Exercise brief >>
Convert the text read from the records into a JSON list of strings, one string per line, with blank lines omitted. Leave the pictures out of the answer.

Record set >>
=== Section Start ===

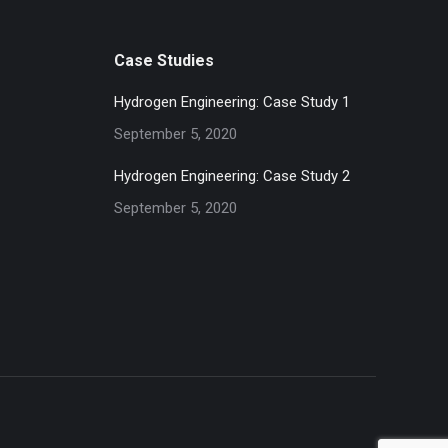
Case Studies
Hydrogen Engineering: Case Study 1
September 5, 2020
Hydrogen Engineering: Case Study 2
September 5, 2020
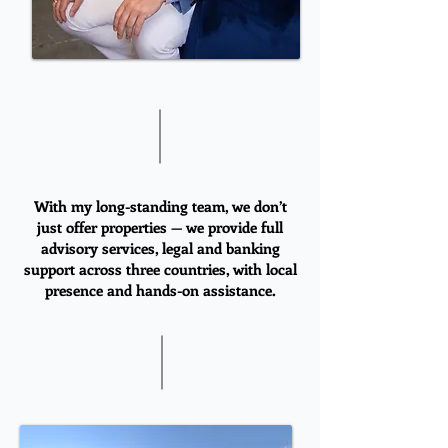
With my long-standing team, we don’t
just offer properties — we provide full
advisory services, legal and banking
support across three countries, with local
presence and hands-on assistance.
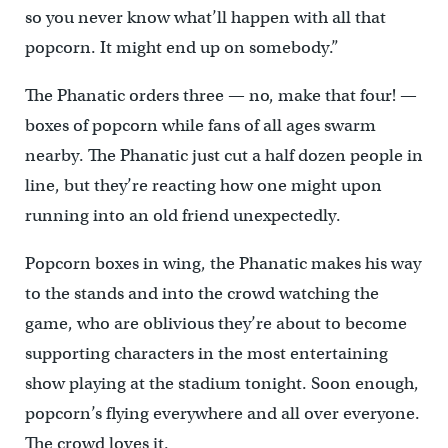
so you never know what’ll happen with all that
popcorn. It might end up on somebody.”
The Phanatic orders three — no, make that four! —
boxes of popcorn while fans of all ages swarm
nearby. The Phanatic just cut a half dozen people in
line, but they’re reacting how one might upon
running into an old friend unexpectedly.
Popcorn boxes in wing, the Phanatic makes his way
to the stands and into the crowd watching the
game, who are oblivious they’re about to become
supporting characters in the most entertaining
show playing at the stadium tonight. Soon enough,
popcorn’s flying everywhere and all over everyone.
The crowd loves it.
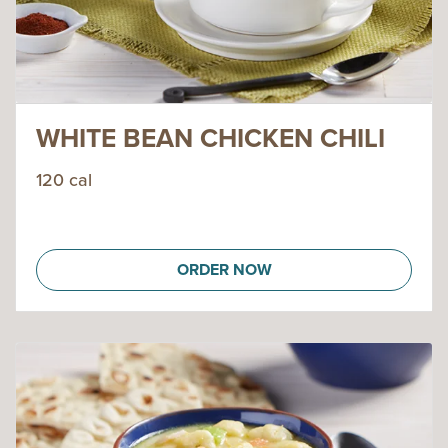
WHITE BEAN CHICKEN CHILI
120 cal
ORDER NOW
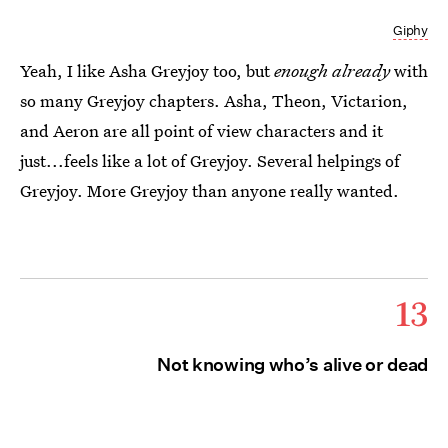
Giphy
Yeah, I like Asha Greyjoy too, but
enough already
with
so many Greyjoy chapters. Asha, Theon, Victarion,
and Aeron are all point of view characters and it
just...feels like a lot of Greyjoy. Several helpings of
Greyjoy. More Greyjoy than anyone really wanted.
13
Not knowing who’s alive or dead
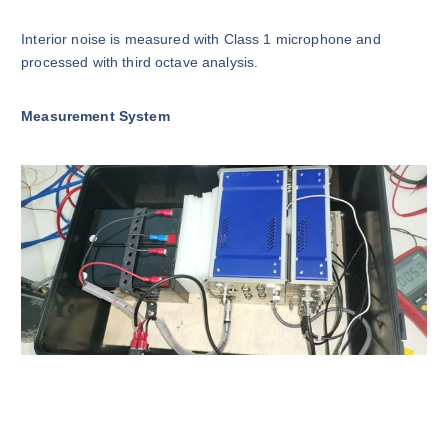
Interior noise is measured with Class 1 microphone and
processed with third octave analysis.
Measurement System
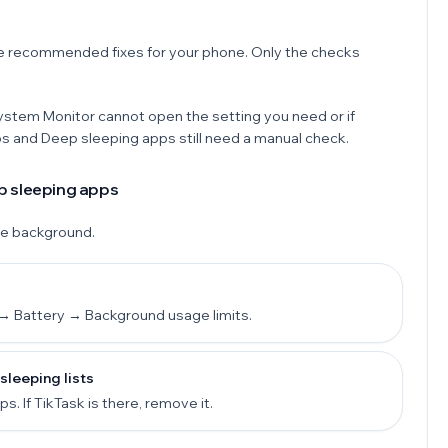
e recommended fixes for your phone. Only the checks
System Monitor cannot open the setting you need or if
ps and Deep sleeping apps still need a manual check.
p sleeping apps
he background.
→ Battery → Background usage limits.
leeping lists
 If TikTask is there, remove it.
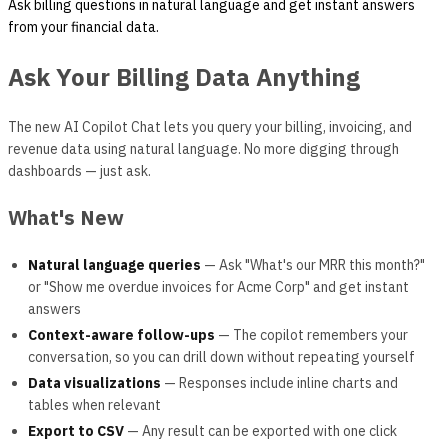
Ask billing questions in natural language and get instant answers
from your financial data.
Ask Your Billing Data Anything
The new AI Copilot Chat lets you query your billing, invoicing, and
revenue data using natural language. No more digging through
dashboards — just ask.
What's New
Natural language queries
— Ask "What's our MRR this month?"
or "Show me overdue invoices for Acme Corp" and get instant
answers
Context-aware follow-ups
— The copilot remembers your
conversation, so you can drill down without repeating yourself
Data visualizations
— Responses include inline charts and
tables when relevant
Export to CSV
— Any result can be exported with one click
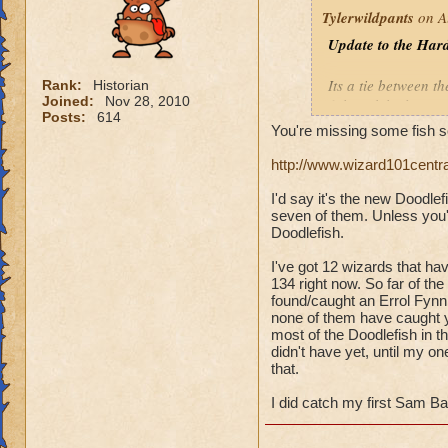
Tylerwildpants
on A
Update to the Hard
Its a tie between th
Rank:
Historian
Joined:
Nov 28, 2010
fish
tookthe longest
Posts:
614
You're missing some fish s
Overall, I have 14
http://www.wizard101centr
Errol Fynn
(Balanc
I'd say it's the new Doodle
Little Mackerel
(Ba
seven of them. Unless you'
Polar Bear Acuda
(
Doodlefish.
Sam Bass
(Ice)
Silver Streak
(Ice)
I've got 12 wizards that ha
134 right now. So far of the
Undead Spyre Eel
found/caught an Errol Fynn,
none of them have caught yet
most of the Doodlefish in th
didn't have yet, until my 
that.
I did catch my first Sam Ba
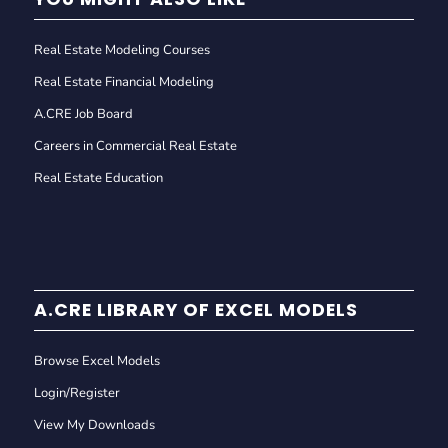
Real Estate Modeling Courses
Real Estate Financial Modeling
A.CRE Job Board
Careers in Commercial Real Estate
Real Estate Education
A.CRE LIBRARY OF EXCEL MODELS
Browse Excel Models
Login/Register
View My Downloads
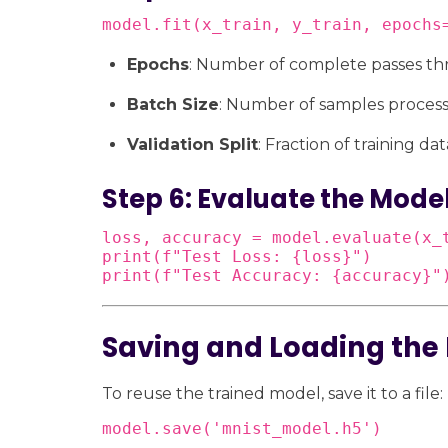
model.fit(x_train, y_train, epochs
Epochs
: Number of complete passes th
Batch Size
: Number of samples process
Validation Split
: Fraction of training da
Step 6: Evaluate the Mode
loss, accuracy = model.evaluate(x_t
print(f"Test Loss: {loss}")

print(f"Test Accuracy: {accuracy}"
Saving and Loading the
To reuse the trained model, save it to a file:
model.save('mnist_model.h5')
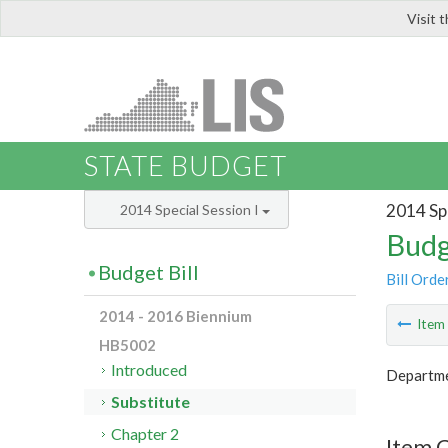
Visit 
LIS
STATE BUDGET
2014 Spe
2014 Special Session I
Budg
Budget Bill
Bill Orde
2014 - 2016 Biennium
Ite
HB5002
Introduced
Departme
Substitute
Chapter 2
Item 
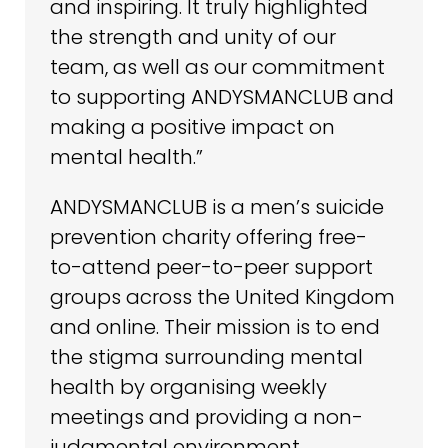
and inspiring. It truly highlighted
the strength and unity of our
team, as well as our commitment
to supporting ANDYSMANCLUB and
making a positive impact on
mental health.”
ANDYSMANCLUB is a men’s suicide
prevention charity offering free-
to-attend peer-to-peer support
groups across the United Kingdom
and online. Their mission is to end
the stigma surrounding mental
health by organising weekly
meetings and providing a non-
judgmental environment,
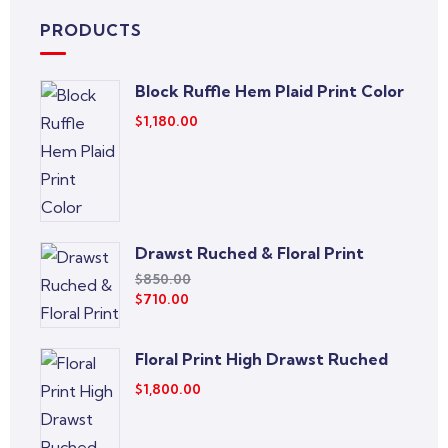
PRODUCTS
Block Ruffle Hem Plaid Print Color
$
1,180.00
Drawst Ruched & Floral Print
$
850.00
$
710.00
Floral Print High Drawst Ruched
$
1,800.00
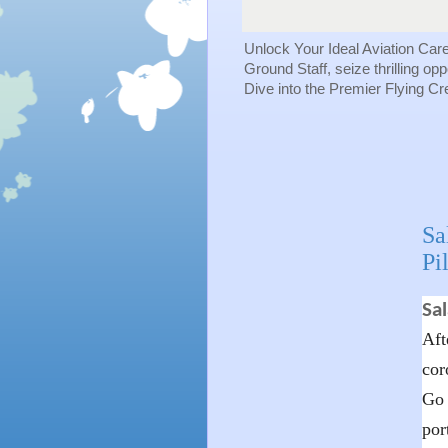
Unlock Your Ideal Aviation Car
Ground Staff, seize thrilling op
Dive into the Premier Flying C
Sa
Pi
Sal
Aft
cor
Go 
por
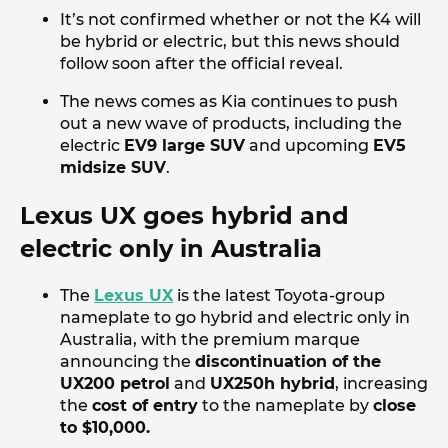
It’s not confirmed whether or not the K4 will
be hybrid or electric, but this news should
follow soon after the official reveal.
The news comes as Kia continues to push
out a new wave of products, including the
electric
EV9 large SUV
and upcoming
EV5
midsize SUV
.
Lexus UX goes hybrid and
electric only in Australia
The
Lexus UX
is the latest Toyota-group
nameplate to go hybrid and electric only in
Australia, with the premium marque
announcing the
discontinuation of the
UX200 petrol
and
UX250h hybrid
, increasing
the
cost of entry
to the nameplate by
close
to $10,000.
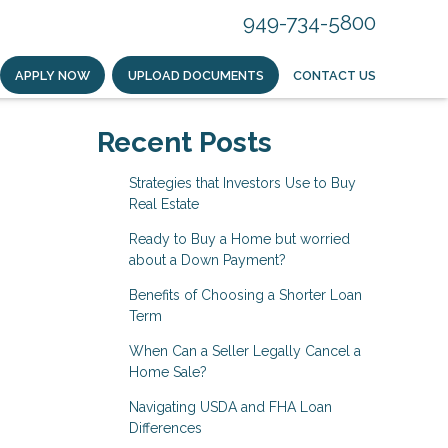
949-734-5800
APPLY NOW
UPLOAD DOCUMENTS
CONTACT US
Recent Posts
Strategies that Investors Use to Buy
Real Estate
Ready to Buy a Home but worried
about a Down Payment?
Benefits of Choosing a Shorter Loan
Term
When Can a Seller Legally Cancel a
Home Sale?
Navigating USDA and FHA Loan
Differences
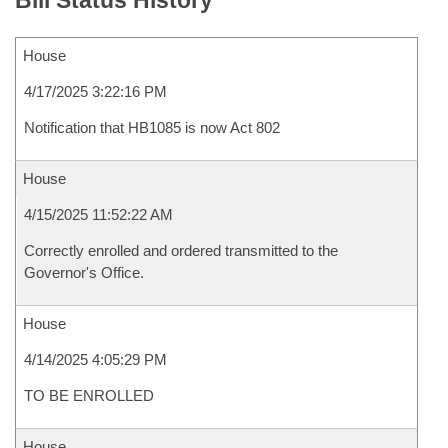
Bill Status History
House
4/17/2025 3:22:16 PM
Notification that HB1085 is now Act 802
House
4/15/2025 11:52:22 AM
Correctly enrolled and ordered transmitted to the
Governor's Office.
House
4/14/2025 4:05:29 PM
TO BE ENROLLED
House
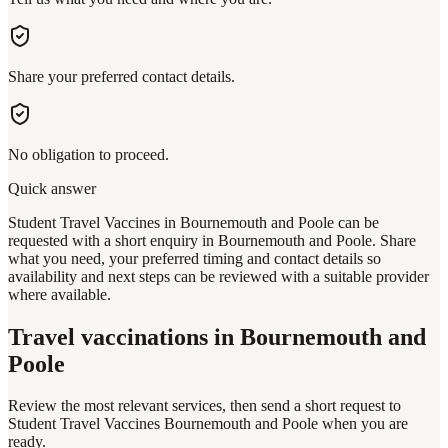
Share your preferred contact details.
No obligation to proceed.
Quick answer
Student Travel Vaccines in Bournemouth and Poole can be
requested with a short enquiry in Bournemouth and Poole. Share
what you need, your preferred timing and contact details so
availability and next steps can be reviewed with a suitable provider
where available.
Travel vaccinations
in Bournemouth and
Poole
Review the most relevant services, then send a short request to
Student Travel Vaccines Bournemouth and Poole
when you are
ready.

=== Section End ===

Your solution >>
[
  "Case Studies",
  "Hydrogen Engineering: Case Study 1",
  "September 5, 2020",
  "Hydrogen Engineering: Case Study 2",
  "September 5, 2020",
  "With my long-standing team, we don’t",
  "just offer properties — we provide full",
  "advisory services, legal and banking",
  "support across three countries, with local",
  "presence and hands-on assistance.",
  "so you never know what’ll happen with all that",
  "popcorn. It might end up on somebody.”",
  "The Phanatic orders three — no, make that four! —",
  "boxes of popcorn while fans of all ages swarm",
  "nearby. The Phanatic just cut a half dozen people in",
  "line, but they’re reacting how one might upon",
  "running into an old friend unexpectedly.",
  "Popcorn boxes in wing, the Phanatic makes his way",
  "to the stands and into the crowd watching the",
  "game, who are oblivious they’re about to become",
  "supporting characters in the most entertaining",
  "show playing at the stadium tonight. Soon enough,",
  "popcorn’s flying everywhere and all over everyone.",
  "The crowd loves it.",
  "WHITE BEAN CHICKEN CHILI",
  "120 cal",
  "ORDER NOW",
  "Giphy",
  "Yeah, I like Asha Greyjoy too, but",
  "enough already",
  "with",
  "so many Greyjoy chapters. Asha, Theon, Victarion,",
  "and Aeron are all point of view characters and it",
  "just...feels like a lot of Greyjoy. Several helpings of",
  "Greyjoy. More Greyjoy than anyone really wanted.",
  "13",
  "Not knowing who’s alive or dead",
  "Interior noise is measured with Class 1 microphone and",
  "processed with third octave analysis.",
  "Measurement System",
  "e recommended fixes for your phone. Only the checks",
  "System Monitor cannot open the setting you need or if",
  "ps and Deep sleeping apps still need a manual check.",
  "p sleeping apps",
  "he background.",
  "→ Battery → Background usage limits.",
  "leeping lists",
  " If TikTask is there, remove it.",
  "Ask billing questions in natural language and get instant answers",
  "from your financial data.",
  "Ask Your Billing Data Anything",
  "The new AI Copilot Chat lets you query your billing, invoicing, and",
  "revenue data using natural language. No more digging through",
  "dashboards — just ask.",
  "What's New",
  "Natural language queries",
  "— Ask \"What's our MRR this month?\"",
  "or \"Show me overdue invoices for Acme Corp\" and get instant",
  "answers",
  "Context-aware follow-ups",
  "— The copilot remembers your",
  "conversation, so you can drill down without repeating yourself",
  "Data visualizations",
  "— Responses include inline charts and",
  "tables when relevant",
  "Export to CSV",
  "— Any result can be exported with one click",
  "Tylerwildpants",
  "on A",
  "Update to the Hard",
  "Its a tie between th",
  "Rank:",
  "Historian",
  "Joined:",
  "Nov 28, 2010",
  "fish",
  "tookthe longest",
  "Posts:",
  "614",
  "You're missing some fish s",
  "Overall, I have 14",
  "http://www.wizard101centr",
  "Errol Fynn",
  "(Balanc",
  "I'd say it's the new Doodle",
  "Little Mackerel",
  "(Ba",
  "seven of them. Unless you'",
  "Polar Bear Acuda",
  "(",
  "Doodlefish.",
  "Sam Bass",
  "(Ice)",
  "Silver Streak",
  "(Ice)",
  "I've got 12 wizards that ha",
  "134 right now. So far of the",
  "Undead Spyre Eel",
  "found/caught an Errol Fynn,",
  "none of them have caught yet",
  "most of the Doodlefish in th",
  "didn't have yet, until my ",
  "that.",
  "I did catch my first Sam Ba",
  "Real Estate Modeling Courses",
  "Real Estate Financial Modeling",
  "A.CRE Job Board",
  "Careers in Commercial Real Estate",
  "Real Estate Education",
  "A.CRE LIBRARY OF EXCEL MODELS",
  "Browse Excel Models",
  "Login/Register",
  "View My Downloads",
  "model.fit(x_train, y_train, epochs",
  "Epochs",
  ": Number of complete passes th",
  "Batch Size",
  ": Number of samples process",
  "Validation Split",
  ": Fraction of training da",
  "Step 6: Evaluate the Mode",
  "loss, accuracy = model.evaluate(x_t",
  "print(f\"Test Loss: {loss}\")",
  "print(f\"Test Accuracy: {accuracy}\"",
  "Saving and Loading the",
  "To reuse the trained model, save it to a file:",
  "model.save('mnist_model.h5')",
  "Visit ",
  "LIS",
  "STATE BUDGET",
  "2014 Spe",
  "2014 Special Session I",
  "Budg",
  "Budget Bill",
  "Bill Orde",
  "2014 - 2016 Biennium",
  "Ite",
  "HB5002",
  "Introduced",
  "Departme",
  "Substitute",
  "Chapter 2",
  "Item ",
  "and inspiring. It truly highlighted",
  "the strength and unity of our",
  "team, as well as our commitment",
  "to supporting ANDYSMANCLUB and",
  "making a positive impact on",
  "mental health.”",
  "ANDYSMANCLUB is a men’s suicide",
  "prevention charity offering free-",
  "to-attend peer-to-peer support",
  "groups across the United Kingdom",
  "and online. Their mission is to end",
  "the stigma surrounding mental",
  "health by organising weekly",
  "meetings and providing a non-",
  "judgmental environment,",
  "PRODUCTS",
  "Block Ruffle Hem Plaid Print Color",
  "$",
  "1,180.00",
  "Drawst Ruched & Floral Print",
  "$",
  "850.00",
  "$",
  "710.00",
  "Floral Print High Drawst Ruched",
  "$",
  "1,800.00",
  "Unlock Your Ideal Aviation Car",
  "Ground Staff, seize thrilling op",
  "Dive into the Premier Flying C",
  "Sa",
  "Pi",
  "Sal",
  "Aft",
  "cor",
  "Go ",
  "por",
  "It’s not confirmed whether or not the K4 will",
  "be hybrid or electric, but this news should",
  "follow soon after the official reveal.",
  "The news comes as Kia continues to push",
  "out a new wave of products, including the",
  "electric",
  "EV9 large SUV",
  "and upcoming",
  "EV5",
  "midsize SUV",
  ".",
  "Lexus UX goes hybrid and",
  "electric only in Australia",
  "The",
  "Lexus UX",
  "is the latest Toyota-group",
  "nameplate to go hybrid and electric only in",
  "Australia, with the premium marque",
  "announcing the",
  "discontinuation of the",
  "UX200 petrol",
  "and",
  "UX250h hybrid",
  ", increasing",
  "the",
  "cost of entry",
  "to the nameplate by",
  "close",
  "to $10,000.",
  "949-734-5800",
  "APPLY NOW",
  "UPLOAD DOCUMENTS",
  "CONTACT US",
  "Recent Posts",
  "Strategies that Investors Use to Buy",
  "Real Estate",
  "Ready to Buy a Home but worried",
  "about a Down Payment?",
  "Benefits of Choosing a Shorter Loan",
  "Term",
  "When Can a Seller Legally Cancel a",
  "Home Sale?",
  "Navigating USDA and FHA Loan",
  "Differences",
  "Bill Status History",
  "House",
  "4/17/2025 3:22:16 PM",
  "Notification that HB1085 is now Act 802",
  "House",
  "4/15/2025 11:52:22 AM",
  "Correctly enrolled and ordered transmitted to the",
  "Governor's Office.",
  "House",
  "4/14/2025 4:05:29 PM",
  "TO BE ENROLLED",
  "House",
  "Share your preferred contact details.",
  "No obligation to proceed.",
  "Quick answer",
  "Student Travel Vaccines in Bournemouth and Poole can be",
  "requested with a short enquiry in Bournemouth and Poole. Share",
  "what you need, your preferred timing and contact details so",
  "availability and next steps can be reviewed with a suitable provider",
  "where available.",
  "Travel vaccinations",
  "in Bournemouth and",
  "Poole",
  "Review the most relevant services, then send a short request to",
  "Student Travel Vaccines Bournemouth and Poole",
  "when you are",
  "ready."
]